PROBLEM: From the line that contains "focal_35mm: 127" to the last line of the data below, transcribe every line exactly. Do not include the pictures.

[Images with lens parameters]
******
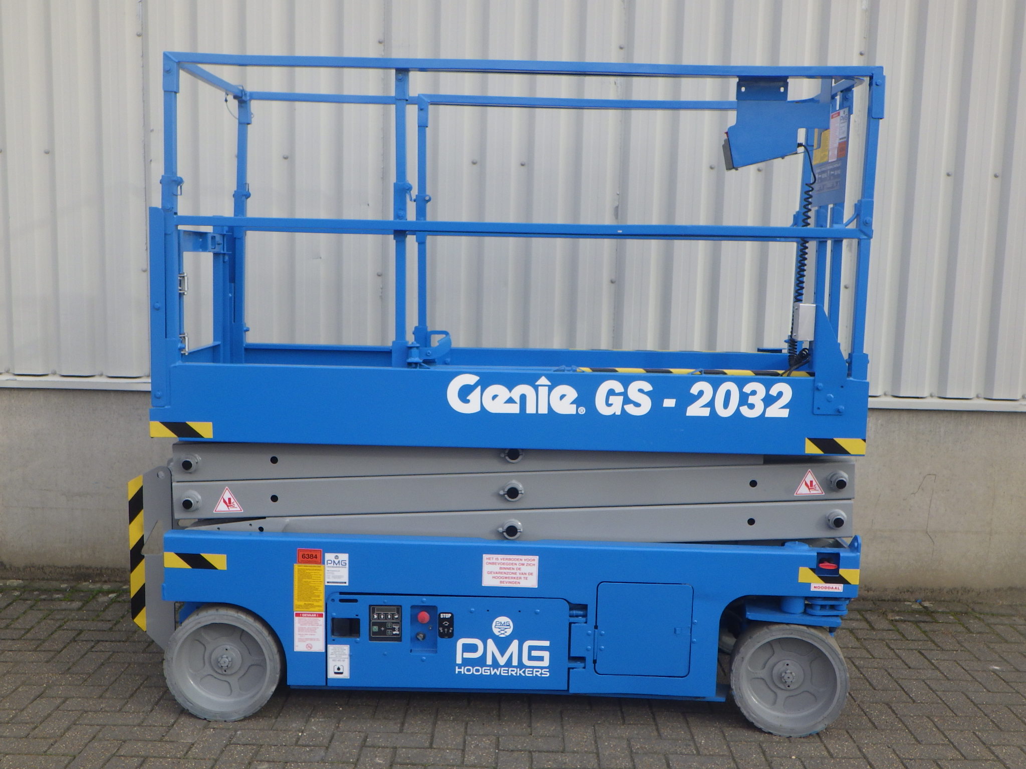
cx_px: 513
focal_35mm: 34
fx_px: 1008
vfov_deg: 41.8
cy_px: 384
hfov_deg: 54.0
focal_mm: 6.1
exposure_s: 1/250
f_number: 4.6
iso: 125
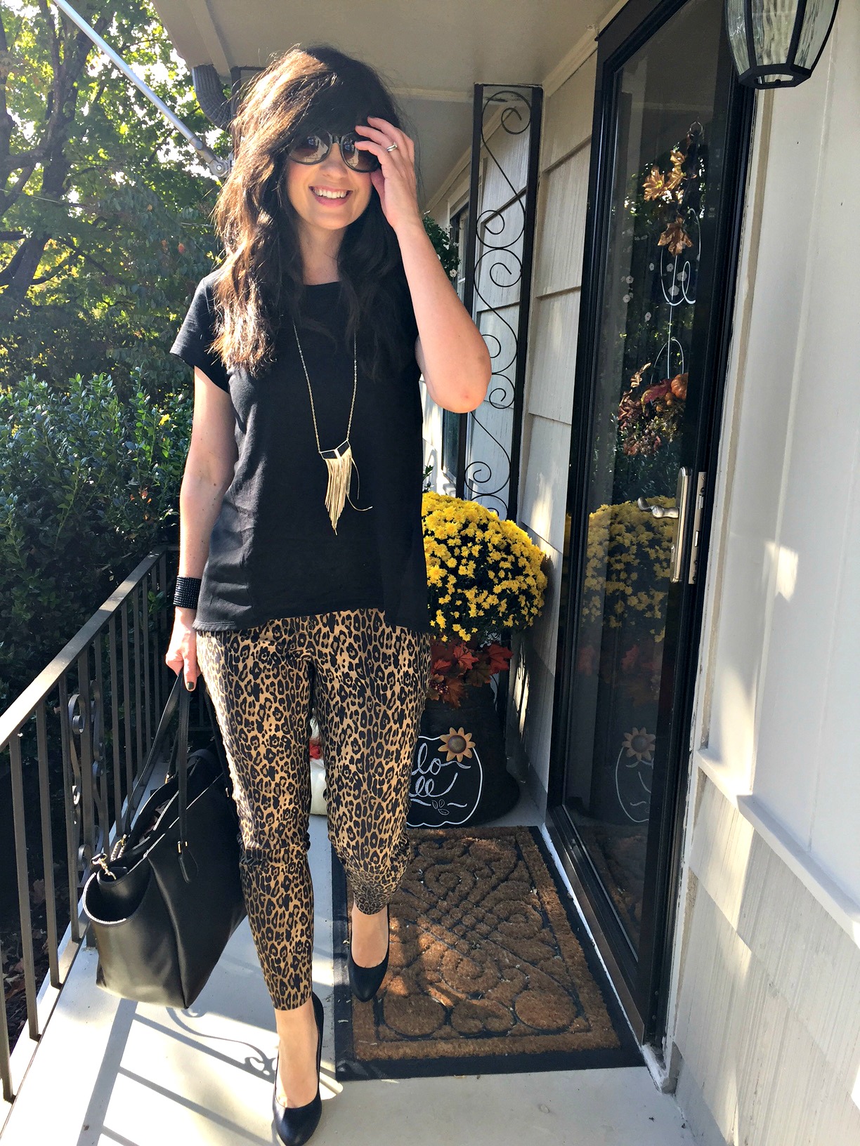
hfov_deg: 48.2
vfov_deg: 61.7
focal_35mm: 29
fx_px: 961
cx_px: 430
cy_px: 573
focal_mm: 4.15
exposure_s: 1/249
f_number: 2.2
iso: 32
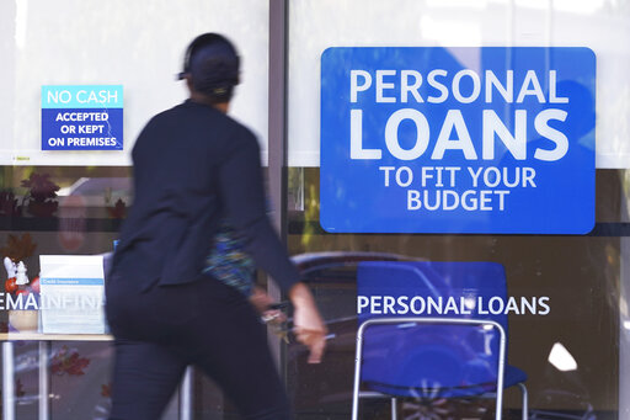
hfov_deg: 10.3
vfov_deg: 6.9
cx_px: 315
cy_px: 210
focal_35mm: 200
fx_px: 3499
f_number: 5.6
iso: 100
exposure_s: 1/50
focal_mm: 200
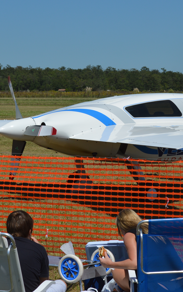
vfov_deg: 16.5
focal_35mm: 127
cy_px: 146
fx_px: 1011
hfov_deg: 10.3
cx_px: 160
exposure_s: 1/400
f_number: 10
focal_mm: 55
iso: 100
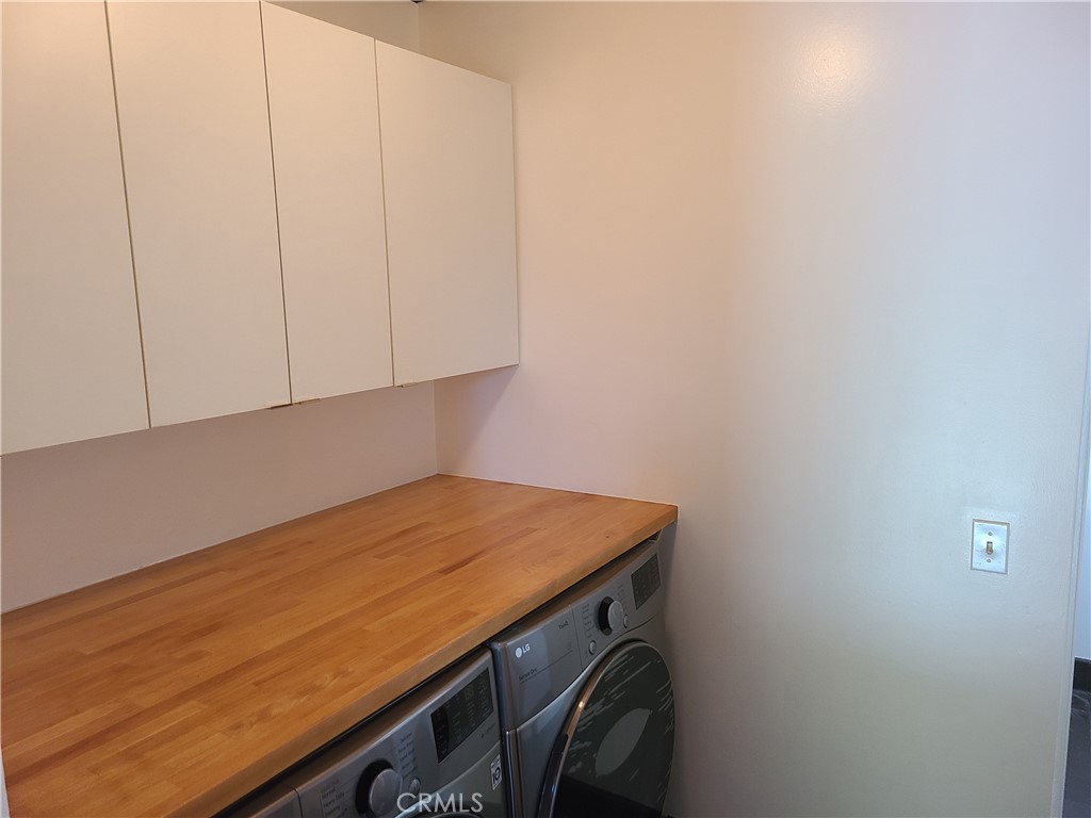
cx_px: 546
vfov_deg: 53.1
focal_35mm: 26
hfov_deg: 67.3
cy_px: 409
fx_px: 819
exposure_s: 1/60
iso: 200
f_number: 1.8
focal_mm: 5.4
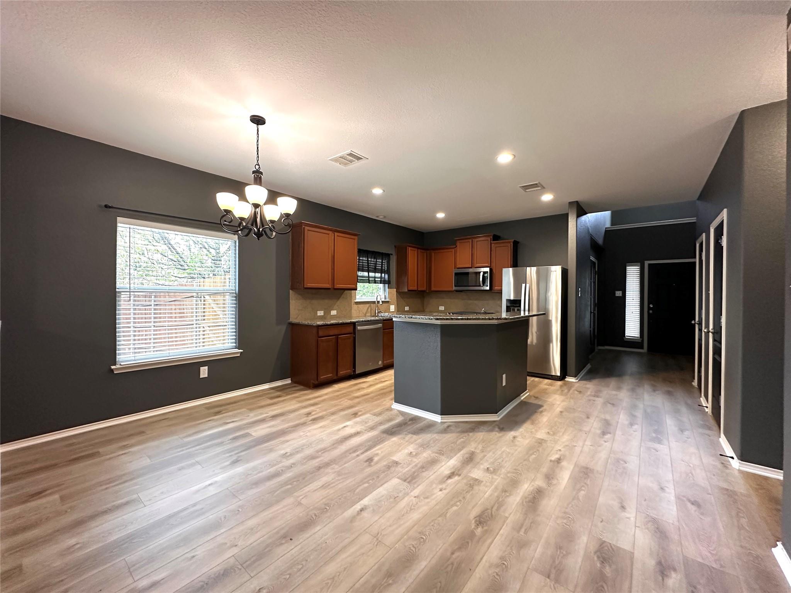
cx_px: 396
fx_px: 320
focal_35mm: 14
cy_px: 296
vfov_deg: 85.7
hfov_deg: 102.1
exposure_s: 1/60
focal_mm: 2.22
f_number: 2.2
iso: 320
******
WRITTEN SOLUTION:
focal_35mm: 127
cy_px: 146
fx_px: 1011
hfov_deg: 10.3
cx_px: 160
exposure_s: 1/400
f_number: 10
focal_mm: 55
iso: 100
cx_px: 546
vfov_deg: 53.1
focal_35mm: 26
hfov_deg: 67.3
cy_px: 409
fx_px: 819
exposure_s: 1/60
iso: 200
f_number: 1.8
focal_mm: 5.4
cx_px: 396
fx_px: 320
focal_35mm: 14
cy_px: 296
vfov_deg: 85.7
hfov_deg: 102.1
exposure_s: 1/60
focal_mm: 2.22
f_number: 2.2
iso: 320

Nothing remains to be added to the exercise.